• **What is asked**: Render the lines of the rows as a numbered list, skipping any blank lines and leaving out the pictures.

• **Given records**:
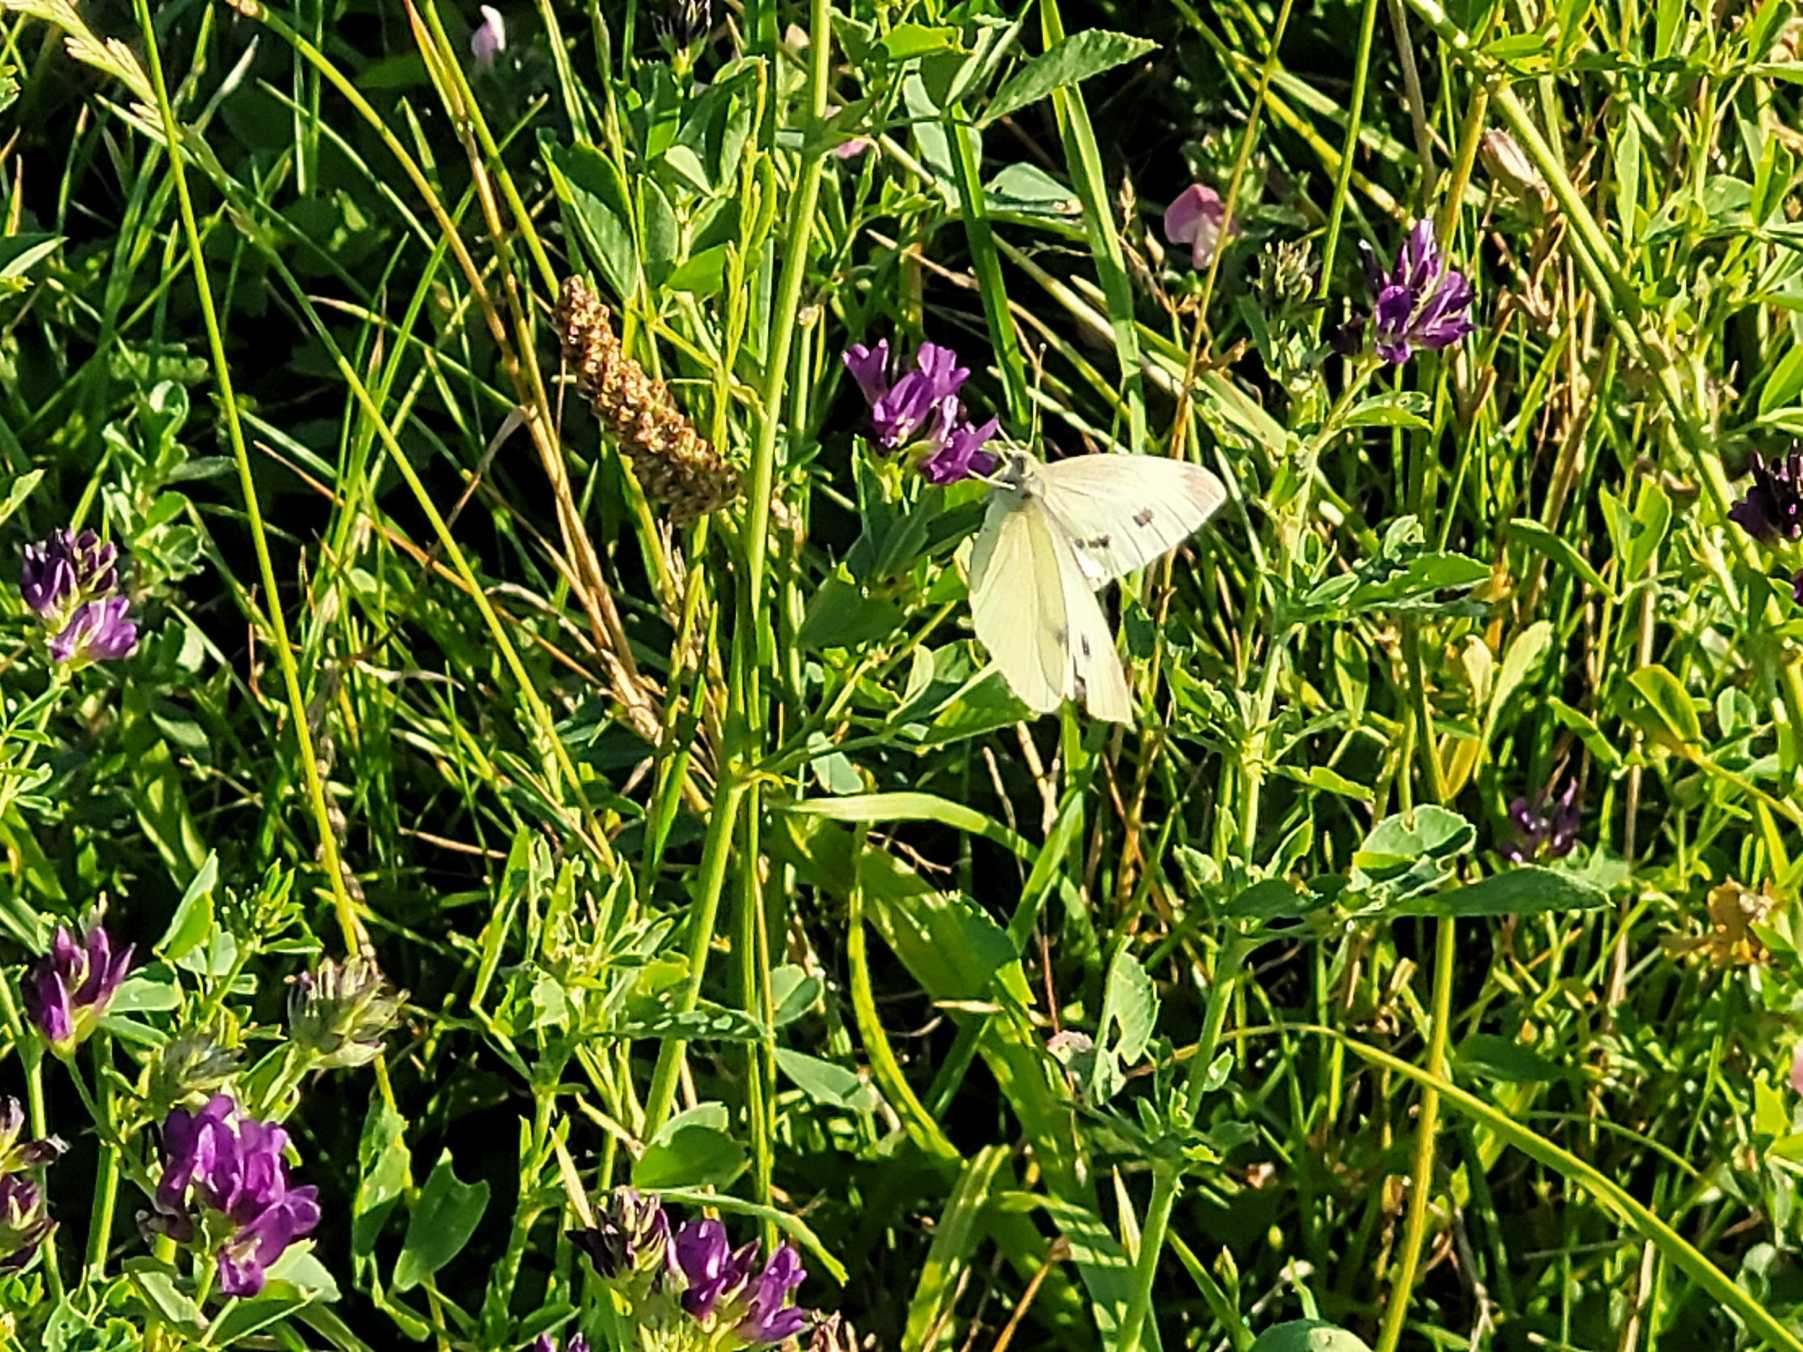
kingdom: Animalia
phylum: Arthropoda
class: Insecta
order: Lepidoptera
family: Pieridae
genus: Pieris
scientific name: Pieris rapae
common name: Lille kålsommerfugl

• **Complete output**:
1. kingdom: Animalia
2. phylum: Arthropoda
3. class: Insecta
4. order: Lepidoptera
5. family: Pieridae
6. genus: Pieris
7. scientific name: Pieris rapae
8. common name: Lille kålsommerfugl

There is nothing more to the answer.